Dans son ouvrage La Cité du travail, la gauche et la crise de fordisme [Ed. Fayard, 2012 ], Bruno Trentin, ancien dirigeant syndical de la CGIL en Italie, critiquait de façon vive le fait que les syndicats n’aient pu délaisser durant la période de croissance de l’après-Seconde guerre mondiale une critique des conditions de travail pour privilégier des revendications quantitatives (sur les salaires notamment) vécues comme autant de compensations pour les salariés. Il reprochait aux syndicats d’avoir accepté, dans le cadre de ce compromis fordiste, que l’organisation du travail ne relève que de la seule direction des entreprises. Selon lui, le mouvement syndical était alors passé à côté d’un enjeu majeur: comment rendre visible la gauche et la crise du fordisme de parole, de délibération collective, pour que cette connaissance soit dite et constitue un vecteur pour l’élaboration de solidarités et de revendications?
C’est bien de cet enjeu que nous parle avec force Nicolas Latteur et tout son ouvrage plaide de façon très convaincante en ce sens. Comme il le souligne dans les conclusions, il se rapproche de ce point de vue des réflexions, mais aussi des recherches-actions, qui sont menées actuellement sur la santé au travail. Car cette entrée a justement favorisé le fait d’irriguer les conceptions et les pratiques syndicales à partir d’une connaissance concrète de ce que produisent des organisations du travail profondément transformées dans l’entreprise néolibérale et dans une fonction publique soumise aux normes gestionnaires du new public management.

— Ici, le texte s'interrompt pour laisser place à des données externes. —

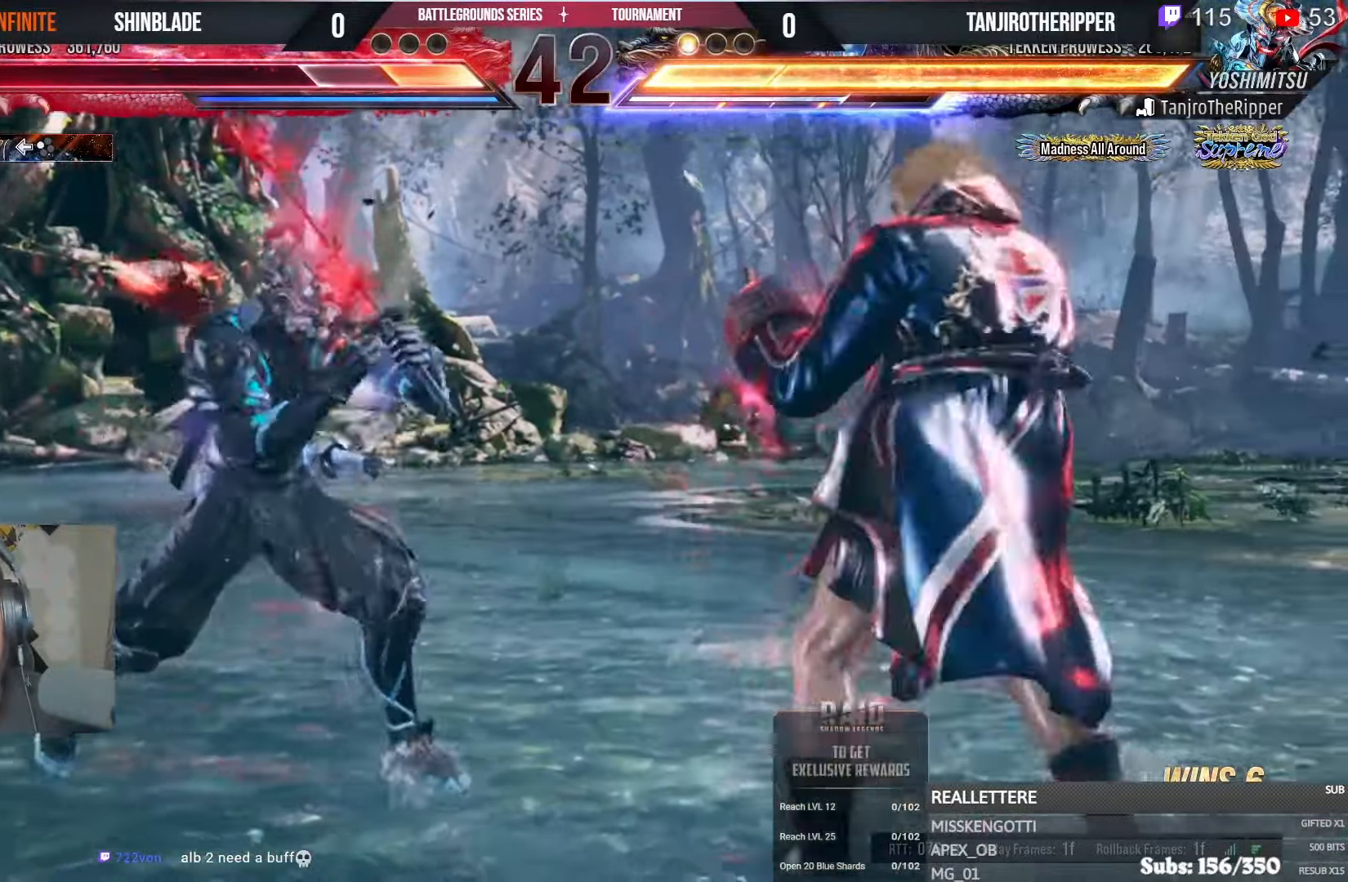
{"dt_ms": 500, "buttons": ["DPAD_RIGHT"], "left_stick": "center", "right_stick": "center", "events": [[200, "DPAD_DOWN", "down"], [266, "DPAD_DOWN", "up"], [433, "R1", "down"], [483, "R1", "up"]]}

La thématique de la santé du travail et des risques psychosociaux a permis de renouer avec une critique de l’organisation du travail qui s’appuie directement sur l’expérience des salariés. Comme y invite Nicolas Latteur, il faudrait ouvrir davantage encore cette porte pour rendre de la capacité d’action aux syndicats et par là même aux salariés.
Trois grands défis
Et de ce point de vue, trois grands défis sont imbriqués. Le premier consiste à adapter l’outil syndical à la structuration des entreprises, aux usages par les grands groupes des sous-traitances en cascade, des filiales, des «franchises» [les multiples «entreprises» franchisées, allant des salons de coiffure, des magasins d’habillement, en passant par les kiosques ou les unités de restauration], à leur recours à l’externalisation de la main-d’œuvre vers des petites entreprises où les salarié·e·s sont encore plus exposés aux différentes formes de précarité.
Le second passe par un renouveau des pratiques de représentation afin de réfléchir à la façon dont le syndicalisme en tant qu’espace social est lui-même traversé par différents rapports de domination (rapports sociaux, de sexe, de classe, racialisés, mais aussi générationnels).

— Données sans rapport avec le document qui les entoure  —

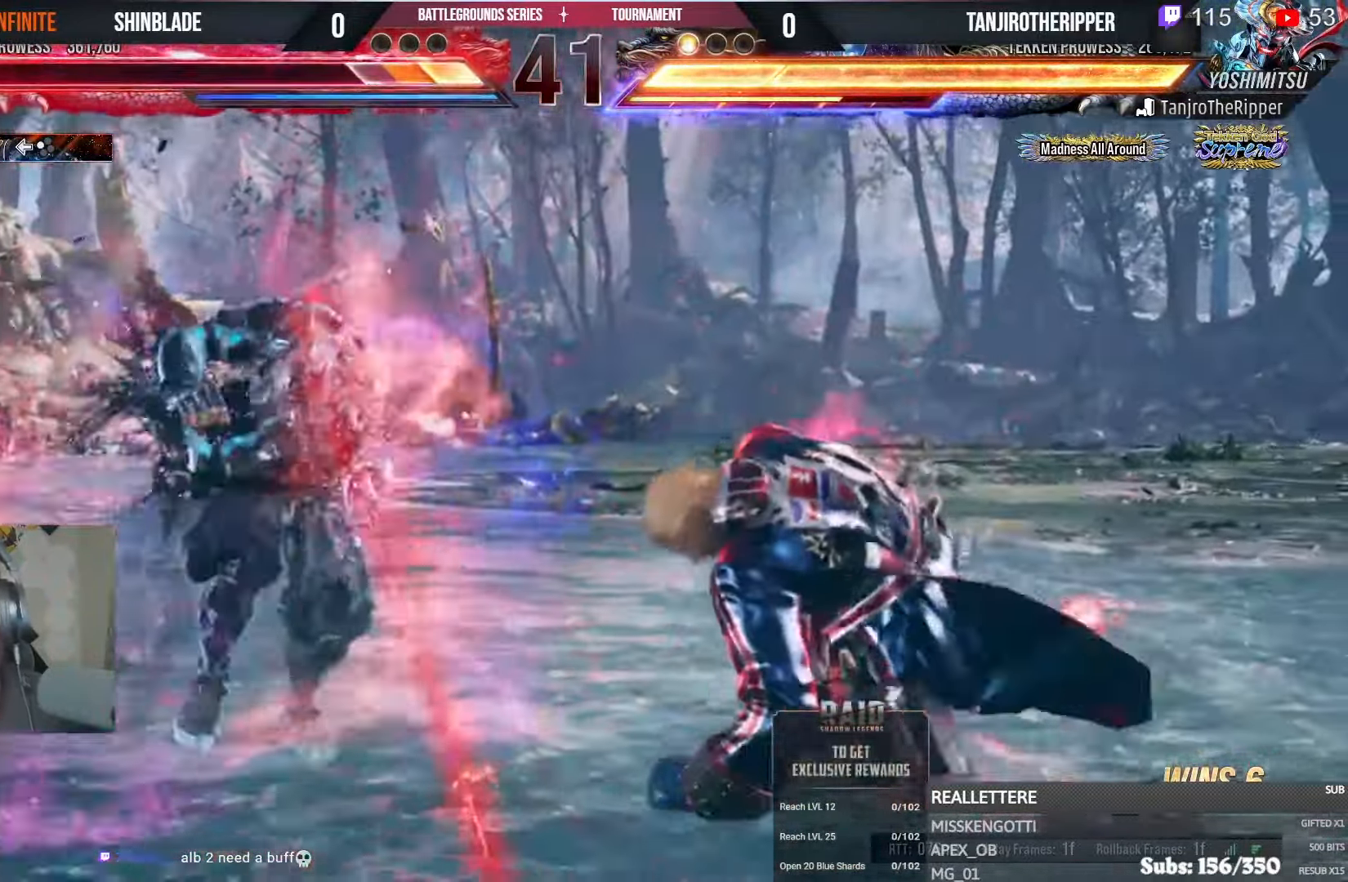
{"dt_ms": 500, "buttons": ["DPAD_RIGHT"], "left_stick": "center", "right_stick": "center", "events": []}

Et le troisième défi, indissociable des deux premiers, est justement celui de partir du travail comme expérience concrète, individuelle et collective, expérience profondément ambivalente et contradictoire dans le cadre du rapport salarial, pour faire de la connaissance pratique des travailleurs le fil d’un nouveau projet d’émancipation.

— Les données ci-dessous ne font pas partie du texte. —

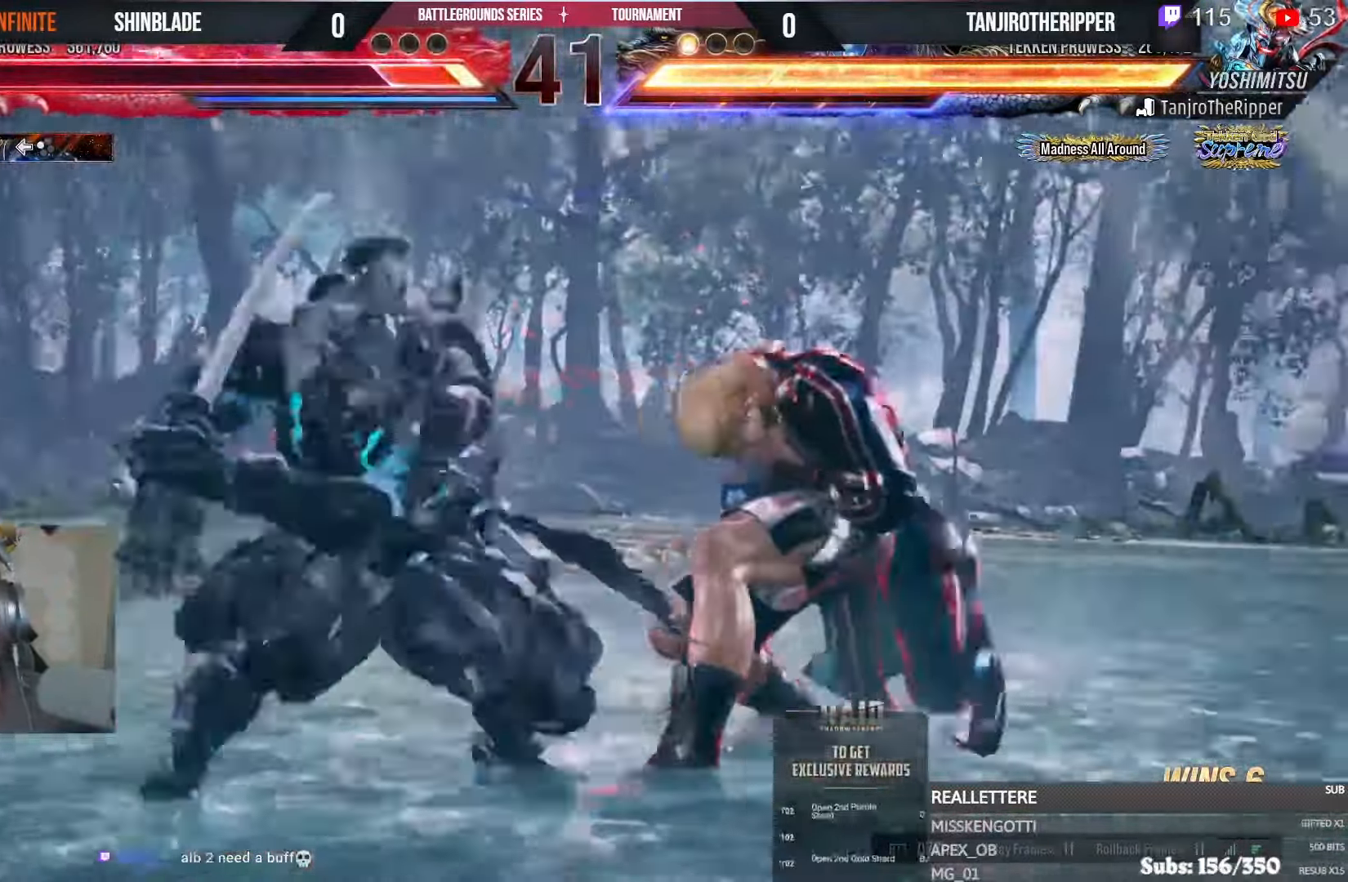
{"dt_ms": 1000, "buttons": [], "left_stick": "center", "right_stick": "center"}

- Sophie Béroud est maître de conférences de sciences politiques à l’université Lumière Lyon-2, Elle a publié Quand le travail se précarise, quelles résistances collectives?, Paris, La Dispute, 2009 (codirection avec Paul Bouffartigues (dir.), Le retour des classes sociales : inégalités, dominations, conflits, nouv.éd., Paris, La Dispute, 2015, p. 221-236.
- Nicolas Latteur est sociologue et formateur au CEPAG (Centre d’éducation populaire André Genot, Belgique). Il a publié, en 2013, Le Travail, une question politique, avec une préface de Mateo Alaluf. (Aden, 2013).